髪の毛の悩みなら公女様にお任せあれ!~ヘアスタイルから始まる領地改革

8. ルシアナ、再び閃く

「ただいま戻りましたわ」

 少々疲れ気味に部屋へと戻ってきたルシアナは、くたびれたソファへと腰掛けた。

 これは名案だと思っていたのに……。

 りんご酢を広めよう! の案は、呆気なくボツになった。
 少しだけ湧いてきた希望があっという間になくなって、ルシアナの中にあったやる気が萎んでしまった。
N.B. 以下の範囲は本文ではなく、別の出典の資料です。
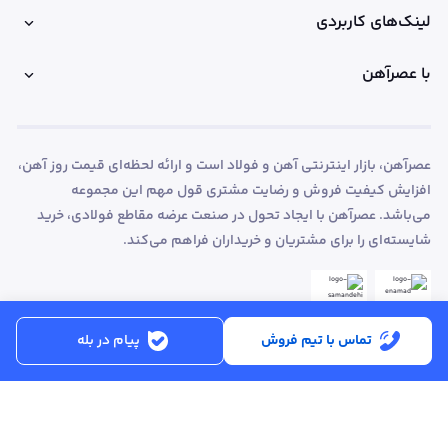
لینک‌های کاربردی
با عصرآهن
عصرآهن، بازار اینترنتی آهن و فولاد است و ارائه لحظه‌ای قیمت روز آهن،
افزایش کیفیت فروش و رضایت مشتری قول مهم این مجموعه
می‌باشد. عصرآهن با ایجاد تحول در صنعت عرضه مقاطع فولادی، خرید
شایسته‌ای را برای مشتریان و خریداران فراهم می‌کند.
تماس با تیم فروش
پیام در بله
ساعت کاری:
شنبه تا پنجشنبه از ساعت 8:30 تا 17:00
کد پستی :
۵۱۵۶۹۱۳۶۱۶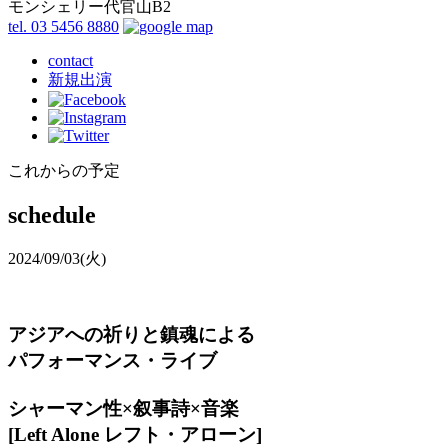
モンシェリー代官山B2
tel. 03 5456 8880
contact
新規出演
これからの予定
schedule
2024/09/03
(火)
アジアへの祈りと鎮魂による
パフォーマンス・ライブ
シャーマン性×叙事詩×音楽
[Left Alone レフト・アローン]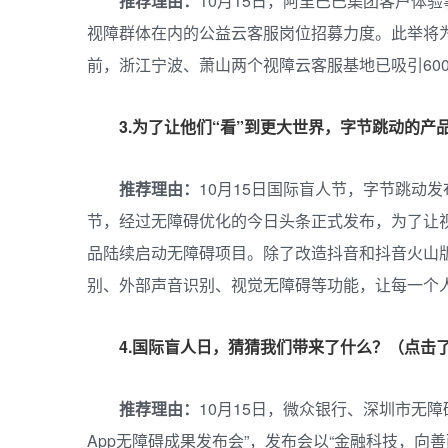
推
荐理由：
10月15日，阿里巴巴集团客户体
视障群体在内的公益云客服岗位招募力度。此举将为1
前，浙江宁波、萧山两个视障云客服基地已吸引60
3.为了让他们“看”到更大世界，字节跳动的
推荐理由：
10月15日国际盲人节，字节跳动
节，经过无障碍优化的今日头条正式发布，为了让
品陆续启动无障碍项目。除了改造抖音和抖音火山版
别、外部声音识别、视觉无障碍等功能，让每一个
4.国际盲人日，猜猜我们带来了什么？（点击
推荐理由：
10月15日，微众银行、深圳市无
App无障碍成果发布会”，发布会以“金融科技，向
「はぁぁ。なかなか上手くいかないものね。前世の知識でチート無双できると思ったのに。何の役にも立たないわ」
「ちーとむそうって何ですか?」

 モニカは顔を「お嬢様がまた訳の分からないことを口走っているわ」とでも言いたそうに、眉根を寄せている。

「何でもないわ。こちらの話し」
「そうですか……。そんなことよりもお嬢様、魔道具工房から頼んでいた品が届きましたよ!」
「えっ?! 本当? なかなか仕事が早いわね」

 早速渡された小包を開けてみると、ドライヤーらしき魔道具が入っている。
 風が出てくる本体は金属で持ち手は木になっており、魔石をはめ込む場所が設けられている。
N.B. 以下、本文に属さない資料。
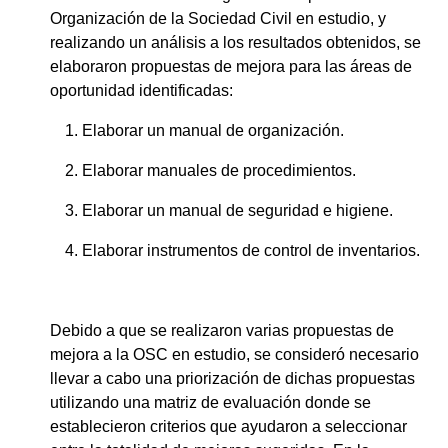
Organización de la Sociedad Civil en estudio, y
realizando un análisis a los resultados obtenidos, se
elaboraron propuestas de mejora para las áreas de
oportunidad identificadas:
Elaborar un manual de organización.
Elaborar manuales de procedimientos.
Elaborar un manual de seguridad e higiene.
Elaborar instrumentos de control de inventarios.
Debido a que se realizaron varias propuestas de
mejora a la OSC en estudio, se consideró necesario
llevar a cabo una priorización de dichas propuestas
utilizando una matriz de evaluación donde se
establecieron criterios que ayudaron a seleccionar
「まだ試作品の段階ですが、一度お嬢様の意見を聞きたいとの事です」
「分かったわ。早速使ってみましょう。お姉様の湯浴みはまだよね?」
「伺ってまいりますね」

 モニカがベロニカの所へ行っている間に、ドライヤーを試してみる。
 注文通り、暖かい風と冷たい風のどちらも出るようになっており、風量も二段階だけだけれどちゃんと調節出来るようになっていた。

 「これよ、これ! いい感じだわ」

 りんごの活用については残念だったけれど、とりあえずやれる事から始めなければ。